═════ Records for this exercise

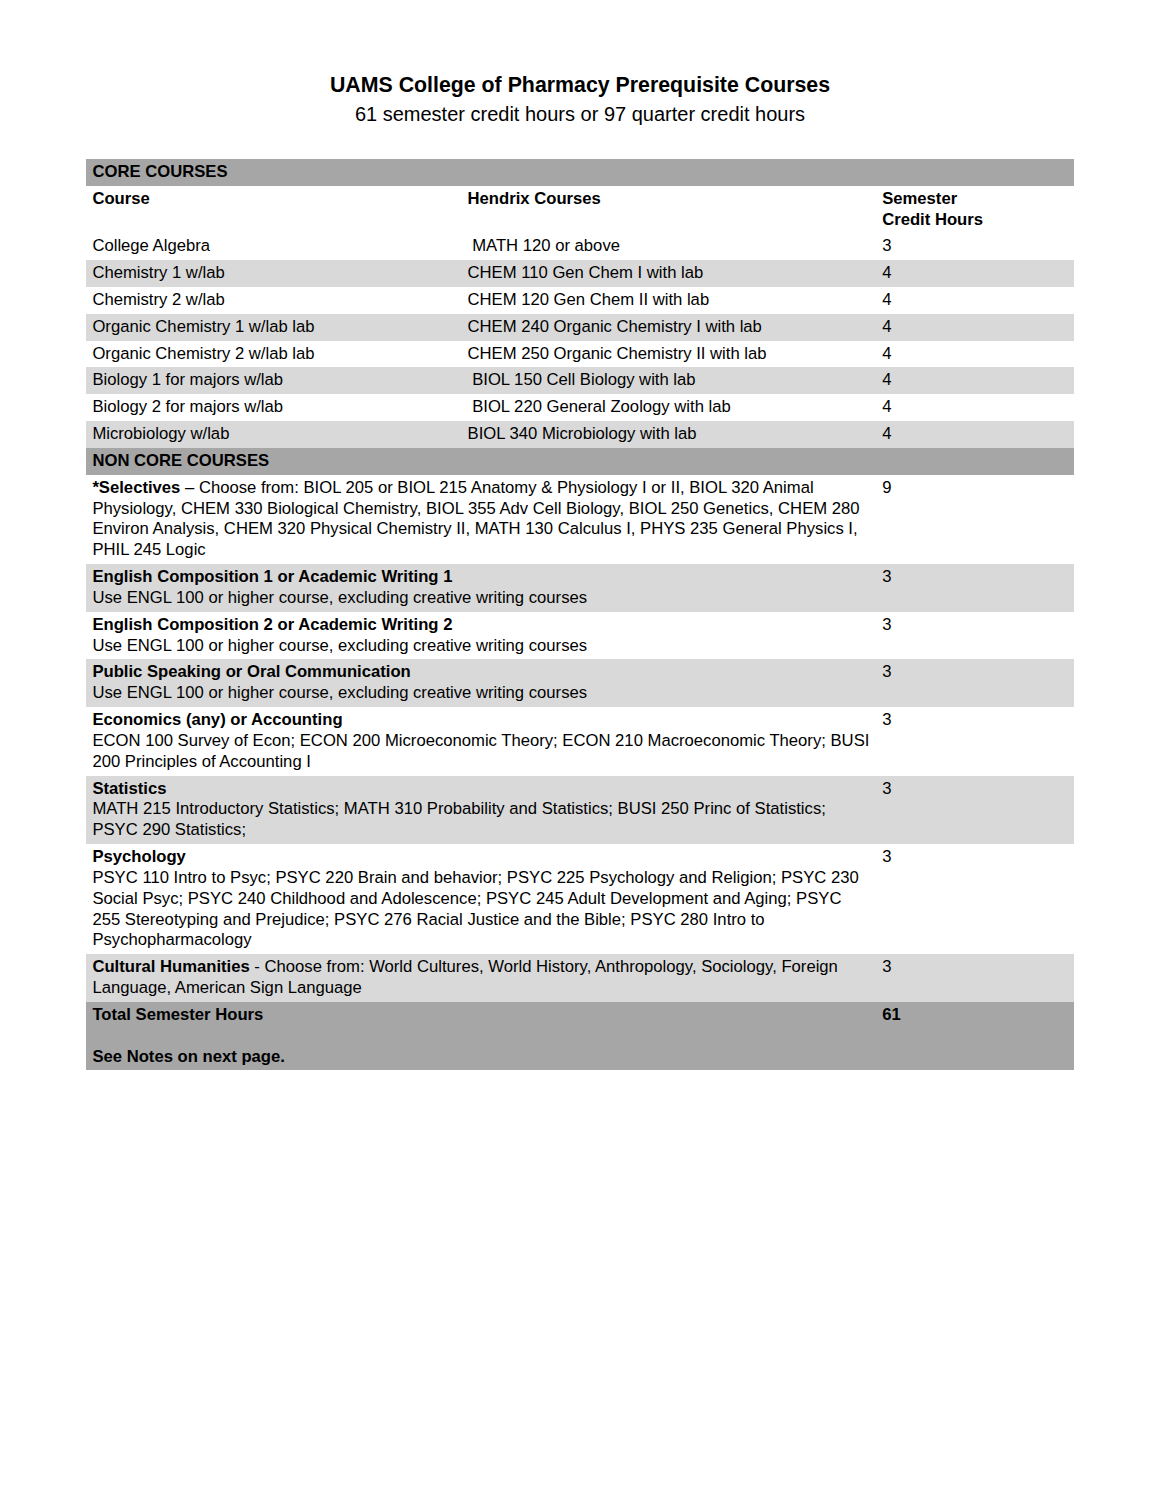UAMS College of Pharmacy Prerequisite Courses
61 semester credit hours or 97 quarter credit hours
| CORE COURSES |
| Course | Hendrix Courses | Semester Credit Hours |
| College Algebra | MATH 120 or above | 3 |
| Chemistry 1 w/lab | CHEM 110 Gen Chem I with lab | 4 |
| Chemistry 2 w/lab | CHEM 120 Gen Chem II with lab | 4 |
| Organic Chemistry 1 w/lab lab | CHEM 240 Organic Chemistry I with lab | 4 |
| Organic Chemistry 2 w/lab lab | CHEM 250 Organic Chemistry II with lab | 4 |
| Biology 1 for majors w/lab | BIOL 150 Cell Biology with lab | 4 |
| Biology 2 for majors w/lab | BIOL 220 General Zoology with lab | 4 |
| Microbiology w/lab | BIOL 340 Microbiology with lab | 4 |
| NON CORE COURSES |
| *Selectives – Choose from: BIOL 205 or BIOL 215 Anatomy & Physiology I or II, BIOL 320 Animal Physiology, CHEM 330 Biological Chemistry, BIOL 355 Adv Cell Biology, BIOL 250 Genetics, CHEM 280 Environ Analysis, CHEM 320 Physical Chemistry II, MATH 130 Calculus I, PHYS 235 General Physics I, PHIL 245 Logic | 9 |
| English Composition 1 or Academic Writing 1 Use ENGL 100 or higher course, excluding creative writing courses | 3 |
| English Composition 2 or Academic Writing 2 Use ENGL 100 or higher course, excluding creative writing courses | 3 |
| Public Speaking or Oral Communication Use ENGL 100 or higher course, excluding creative writing courses | 3 |
| Economics (any) or Accounting ECON 100 Survey of Econ; ECON 200 Microeconomic Theory; ECON 210 Macroeconomic Theory; BUSI 200 Principles of Accounting I | 3 |
| Statistics MATH 215 Introductory Statistics; MATH 310 Probability and Statistics; BUSI 250 Princ of Statistics; PSYC 290 Statistics; | 3 |
| Psychology PSYC 110 Intro to Psyc; PSYC 220 Brain and behavior; PSYC 225 Psychology and Religion; PSYC 230 Social Psyc; PSYC 240 Childhood and Adolescence; PSYC 245 Adult Development and Aging; PSYC 255 Stereotyping and Prejudice; PSYC 276 Racial Justice and the Bible; PSYC 280 Intro to Psychopharmacology | 3 |
| Cultural Humanities - Choose from: World Cultures, World History, Anthropology, Sociology, Foreign Language, American Sign Language | 3 |
| Total Semester Hours | 61 |
| See Notes on next page. |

══════════

Starting with the first line of the data, transcribe every line exactly through the one containing "Psychopharmacology | 3 |". No pictures go in.

UAMS College of Pharmacy Prerequisite Courses
61 semester credit hours or 97 quarter credit hours
| CORE COURSES |
| Course | Hendrix Courses | Semester Credit Hours |
| College Algebra | MATH 120 or above | 3 |
| Chemistry 1 w/lab | CHEM 110 Gen Chem I with lab | 4 |
| Chemistry 2 w/lab | CHEM 120 Gen Chem II with lab | 4 |
| Organic Chemistry 1 w/lab lab | CHEM 240 Organic Chemistry I with lab | 4 |
| Organic Chemistry 2 w/lab lab | CHEM 250 Organic Chemistry II with lab | 4 |
| Biology 1 for majors w/lab | BIOL 150 Cell Biology with lab | 4 |
| Biology 2 for majors w/lab | BIOL 220 General Zoology with lab | 4 |
| Microbiology w/lab | BIOL 340 Microbiology with lab | 4 |
| NON CORE COURSES |
| *Selectives – Choose from: BIOL 205 or BIOL 215 Anatomy & Physiology I or II, BIOL 320 Animal Physiology, CHEM 330 Biological Chemistry, BIOL 355 Adv Cell Biology, BIOL 250 Genetics, CHEM 280 Environ Analysis, CHEM 320 Physical Chemistry II, MATH 130 Calculus I, PHYS 235 General Physics I, PHIL 245 Logic | 9 |
| English Composition 1 or Academic Writing 1 Use ENGL 100 or higher course, excluding creative writing courses | 3 |
| English Composition 2 or Academic Writing 2 Use ENGL 100 or higher course, excluding creative writing courses | 3 |
| Public Speaking or Oral Communication Use ENGL 100 or higher course, excluding creative writing courses | 3 |
| Economics (any) or Accounting ECON 100 Survey of Econ; ECON 200 Microeconomic Theory; ECON 210 Macroeconomic Theory; BUSI 200 Principles of Accounting I | 3 |
| Statistics MATH 215 Introductory Statistics; MATH 310 Probability and Statistics; BUSI 250 Princ of Statistics; PSYC 290 Statistics; | 3 |
| Psychology PSYC 110 Intro to Psyc; PSYC 220 Brain and behavior; PSYC 225 Psychology and Religion; PSYC 230 Social Psyc; PSYC 240 Childhood and Adolescence; PSYC 245 Adult Development and Aging; PSYC 255 Stereotyping and Prejudice; PSYC 276 Racial Justice and the Bible; PSYC 280 Intro to Psychopharmacology | 3 |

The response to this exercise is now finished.